I suppose I could use a boost sparse matrix of some sort with integer keys, and it wouldn't matter if they're contiguous. Or would this still occupy a great deal of space, particularly if some genes have identifiers that are nine digits?
Further, I am concerned that sparse storage is not appropriate, since this is an all-by-all matrix (there will be a distance in each and every cell, provided the gene exists).
I'm unlikely to need to perform any matrix operations (e.g., matrix multiplication). I will need to pull vectors out of the matrix (slices).
It seems like the best type of matrix would be keyed by a Boost unordered_map (a hash map), or perhaps even simply an STL map.
Am I looking at this the wrong way? Do I really need to roll my own? I thought I saw such a class somewhere before.
Thanks!
You could use a std::map
to map the gene identifiers to unique, consecutively assigned integers (every time you add a new gene identifier to the map, you can give it the map's size as its identifier, assuming you never remove genes from the map).
If you want to be able to search for the identifier of a gene based on its unique integer, you can use a second map or you could use a boost::bimap
, which provides a bidirectional mapping of elements.
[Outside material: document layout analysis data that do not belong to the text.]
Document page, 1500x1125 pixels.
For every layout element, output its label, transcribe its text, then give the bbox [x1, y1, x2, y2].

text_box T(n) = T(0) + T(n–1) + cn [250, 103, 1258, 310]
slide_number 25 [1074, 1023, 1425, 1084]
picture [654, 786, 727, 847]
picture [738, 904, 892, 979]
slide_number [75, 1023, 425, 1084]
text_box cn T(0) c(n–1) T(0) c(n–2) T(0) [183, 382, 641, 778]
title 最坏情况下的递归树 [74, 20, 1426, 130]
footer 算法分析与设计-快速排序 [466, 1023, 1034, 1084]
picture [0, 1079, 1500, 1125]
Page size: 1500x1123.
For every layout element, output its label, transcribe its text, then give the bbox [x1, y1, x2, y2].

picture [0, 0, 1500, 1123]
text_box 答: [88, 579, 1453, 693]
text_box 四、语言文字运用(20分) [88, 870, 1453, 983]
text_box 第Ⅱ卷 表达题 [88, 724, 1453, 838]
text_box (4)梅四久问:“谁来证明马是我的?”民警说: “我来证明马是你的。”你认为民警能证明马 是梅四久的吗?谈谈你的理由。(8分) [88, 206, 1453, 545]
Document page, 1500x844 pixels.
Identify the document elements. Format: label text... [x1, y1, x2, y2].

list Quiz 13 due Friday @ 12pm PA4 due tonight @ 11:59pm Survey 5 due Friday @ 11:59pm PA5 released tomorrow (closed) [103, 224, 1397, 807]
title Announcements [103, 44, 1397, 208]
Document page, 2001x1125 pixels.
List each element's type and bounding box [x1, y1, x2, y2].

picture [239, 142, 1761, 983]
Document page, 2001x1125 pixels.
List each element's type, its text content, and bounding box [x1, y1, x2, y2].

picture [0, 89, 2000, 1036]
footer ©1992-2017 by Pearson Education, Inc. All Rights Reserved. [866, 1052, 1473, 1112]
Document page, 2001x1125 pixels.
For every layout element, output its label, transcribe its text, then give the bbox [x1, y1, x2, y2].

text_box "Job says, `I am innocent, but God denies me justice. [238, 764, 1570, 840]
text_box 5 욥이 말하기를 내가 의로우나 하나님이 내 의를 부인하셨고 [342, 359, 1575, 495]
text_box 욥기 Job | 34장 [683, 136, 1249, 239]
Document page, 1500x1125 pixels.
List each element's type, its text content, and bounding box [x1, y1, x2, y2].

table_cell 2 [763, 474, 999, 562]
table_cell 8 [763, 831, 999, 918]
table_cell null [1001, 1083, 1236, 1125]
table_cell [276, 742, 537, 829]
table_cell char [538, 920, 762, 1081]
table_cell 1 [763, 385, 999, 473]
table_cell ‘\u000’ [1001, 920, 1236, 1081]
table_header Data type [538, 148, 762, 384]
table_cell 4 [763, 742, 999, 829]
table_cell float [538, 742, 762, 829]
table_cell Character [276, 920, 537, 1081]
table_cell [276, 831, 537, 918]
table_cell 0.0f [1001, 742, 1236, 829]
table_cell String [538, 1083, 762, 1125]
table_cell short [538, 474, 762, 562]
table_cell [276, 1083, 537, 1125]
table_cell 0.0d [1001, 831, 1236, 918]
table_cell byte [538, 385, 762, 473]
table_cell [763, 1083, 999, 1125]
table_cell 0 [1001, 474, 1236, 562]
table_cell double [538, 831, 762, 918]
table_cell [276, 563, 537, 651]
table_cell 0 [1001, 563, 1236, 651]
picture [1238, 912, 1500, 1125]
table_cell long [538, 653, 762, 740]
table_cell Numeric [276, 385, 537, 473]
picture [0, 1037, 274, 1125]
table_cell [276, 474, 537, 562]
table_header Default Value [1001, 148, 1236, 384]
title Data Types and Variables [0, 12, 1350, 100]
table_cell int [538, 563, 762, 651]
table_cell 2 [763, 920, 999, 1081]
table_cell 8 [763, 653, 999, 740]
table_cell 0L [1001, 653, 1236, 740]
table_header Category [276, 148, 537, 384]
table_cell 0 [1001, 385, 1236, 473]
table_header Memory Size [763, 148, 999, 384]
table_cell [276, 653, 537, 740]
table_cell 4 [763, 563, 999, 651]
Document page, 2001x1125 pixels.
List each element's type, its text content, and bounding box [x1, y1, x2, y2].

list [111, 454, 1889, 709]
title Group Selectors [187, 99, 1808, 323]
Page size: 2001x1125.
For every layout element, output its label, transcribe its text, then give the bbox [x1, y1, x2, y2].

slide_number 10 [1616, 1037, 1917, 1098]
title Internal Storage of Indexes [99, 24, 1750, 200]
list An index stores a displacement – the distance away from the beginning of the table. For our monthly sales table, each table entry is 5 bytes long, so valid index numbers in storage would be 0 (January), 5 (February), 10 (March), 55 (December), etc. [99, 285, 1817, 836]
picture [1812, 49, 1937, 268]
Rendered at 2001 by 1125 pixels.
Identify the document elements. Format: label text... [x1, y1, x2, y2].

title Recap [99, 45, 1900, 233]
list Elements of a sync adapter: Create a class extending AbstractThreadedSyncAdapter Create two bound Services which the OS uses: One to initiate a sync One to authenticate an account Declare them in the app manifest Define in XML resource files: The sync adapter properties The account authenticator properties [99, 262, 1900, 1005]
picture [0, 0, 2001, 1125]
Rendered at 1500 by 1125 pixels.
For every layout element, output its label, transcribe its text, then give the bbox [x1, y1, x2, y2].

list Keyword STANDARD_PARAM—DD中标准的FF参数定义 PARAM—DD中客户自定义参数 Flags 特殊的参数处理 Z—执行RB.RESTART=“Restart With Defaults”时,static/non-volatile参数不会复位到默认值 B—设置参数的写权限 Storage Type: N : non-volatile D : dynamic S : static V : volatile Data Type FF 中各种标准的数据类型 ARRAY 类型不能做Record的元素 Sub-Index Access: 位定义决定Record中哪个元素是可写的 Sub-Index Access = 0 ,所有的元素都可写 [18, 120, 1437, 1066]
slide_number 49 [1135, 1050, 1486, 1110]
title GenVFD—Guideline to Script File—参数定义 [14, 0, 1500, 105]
As for which matrix container to use, you might consider boost::ublas::matrix
; it provides vector-like access to rows and columns of the matrix.
If you don't need matrix operations, you don't need a matrix. A 2D map with string keys can be done with map<map<string> >
in plain C++, or using a hash map accordingly from Boost.
There is Boost.MultiArray which will allow you to manage with non-continuous indexes.
If you want an efficient implementation working with matrices with static size, there is also Boost.LA, which in now on the review schedule.
And las there is also NT2 which should be submitted to Boost soon.